Monday, February 6, 2012

"For where two or three come together...

...in my name, there am I with them.”
Matthew 18:20

Great memories are made when gathered around the table.  I TOTALLY believe this!  I love a table full of invited guests, a soft whisper of welcome that encourages the laughter capable of seeping into the heart’s natural barricades, loosening the mortar with each belly roll, beckoning us each to slow down, rest, relax with ourselves as much as each other and etch deeper into the memory banks. 

Great relationships are built this way, too.

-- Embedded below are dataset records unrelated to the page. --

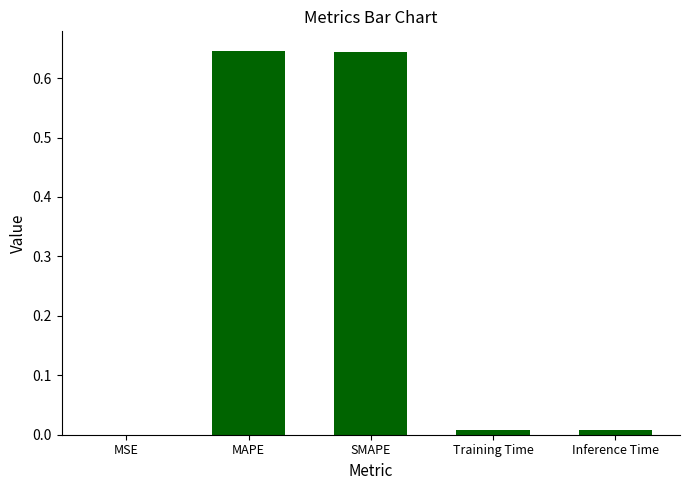

The chart shows a value of 0.0 at Inference Time. True or false?

True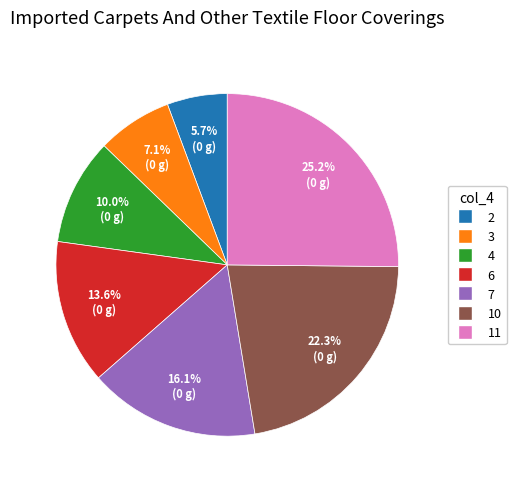

To the nearest percent, what is the combined percentage of 4 and 11?

35%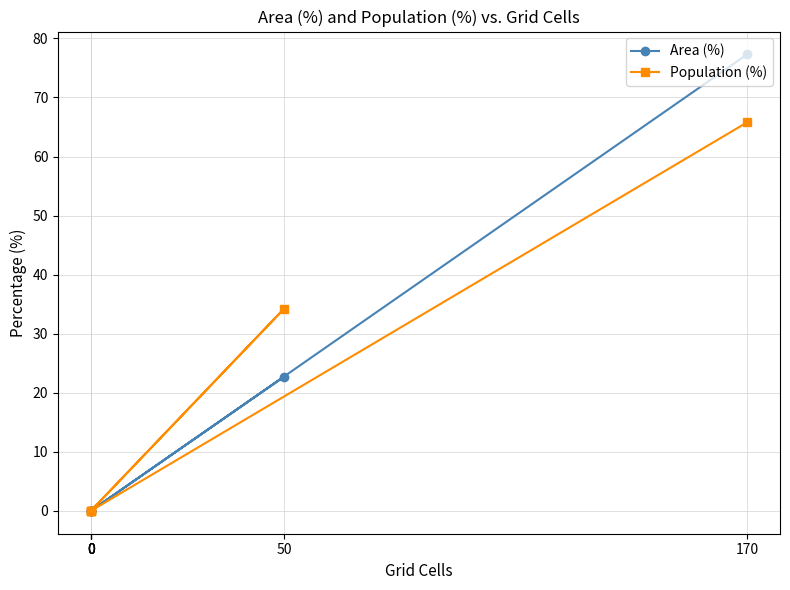

Is this an area chart (filled region under the line)?

No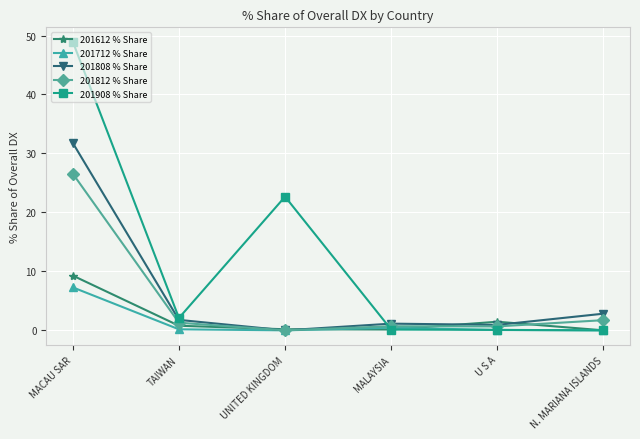

Which series has the widest spread of values?

201908 % Share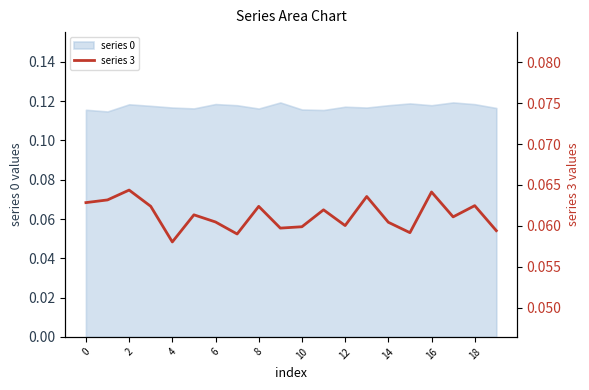

What is the average value?

0.1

Gathered.

Among women, relationships, well they can be best built when gathered in the kitchen, surrounded by a mess bigger than the one that lives inside us.  Something happens when women cross into that space where meals are made instead of eaten.  What is this sacred ground?  Where connections are made simply because women hang aprons of service around their necks.   Something about the conversation coupled with the labor that bakes up grace among us.   

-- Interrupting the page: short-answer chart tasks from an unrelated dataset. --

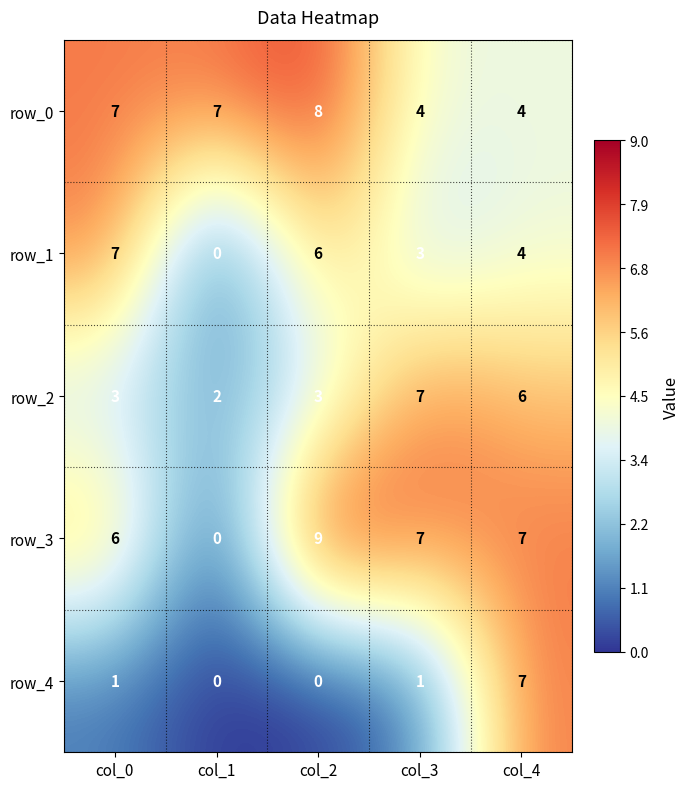

Which series has the widest spread of values?

row_3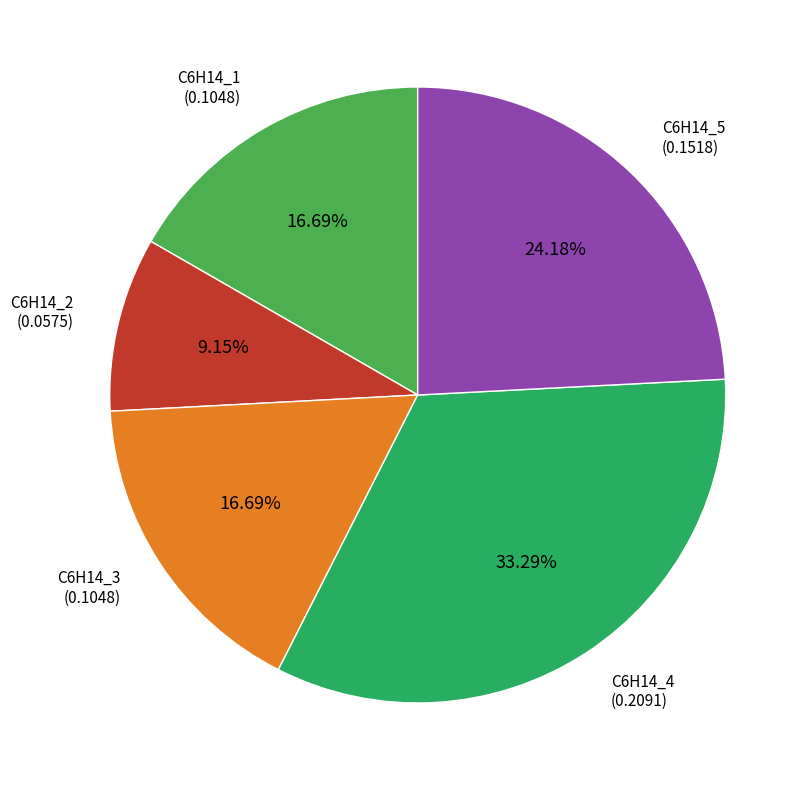

Does any single category account for the majority?

No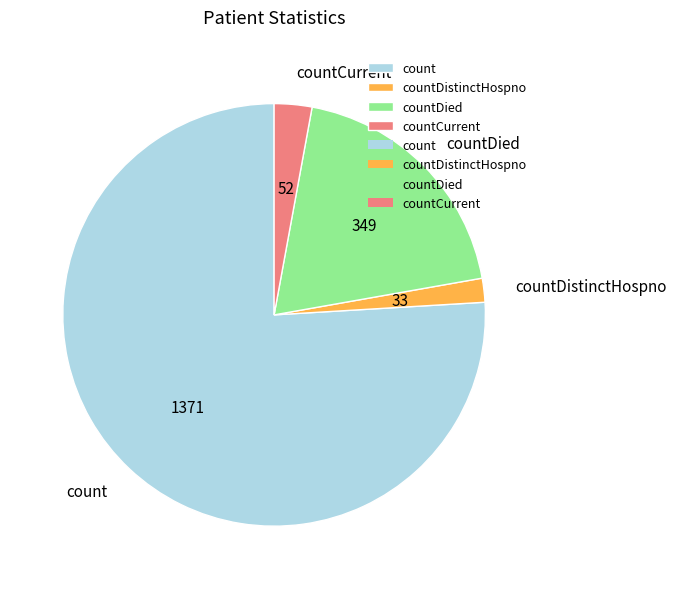

Combined, do count and countDistinctHospno account for over 50%?

Yes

I don’t know how men do it – relationships.  It usually involves nature… something about the stillness of the woods and they build relationships in silence.  Seems men can have hour long conversations without uttering a single syllable. 

Women don’t work that way.  We need the words to see the heart.  The kitchen unites us.  Gives us common ground like it’s done for women across generations and cultures since the beginning of time.  Gives the soul a space to speak.  We sling joy and bend in humility as we open our hearts to the possibility that we need women, sisters in our lives.  When the cold floor hits our feet, it freezes the judgments and the comparisons and warms us to the idea that perfection is best left out altogether.  In fact seeking perfection in ourselves and expecting it in others is a recipe for disaster.  There is no space for expectations, only grace.

These moments in the kitchen are the tie that binds us in our womanhood, talking out our differences and glimpsing each other’s beauty, learning from each other, laughing through the trials of life, bearing each other’s burdens, finding a part of ourselves we aren’t afraid to unfold and knead a little, settling in to our true self through the acceptance found within this grace space.

There is just something about women gathered in the kitchen, either preparing the meal or cleaning up after it that births relationships fresh from nothing. It’s natural - maybe as natural as men sitting in the woods not saying a word.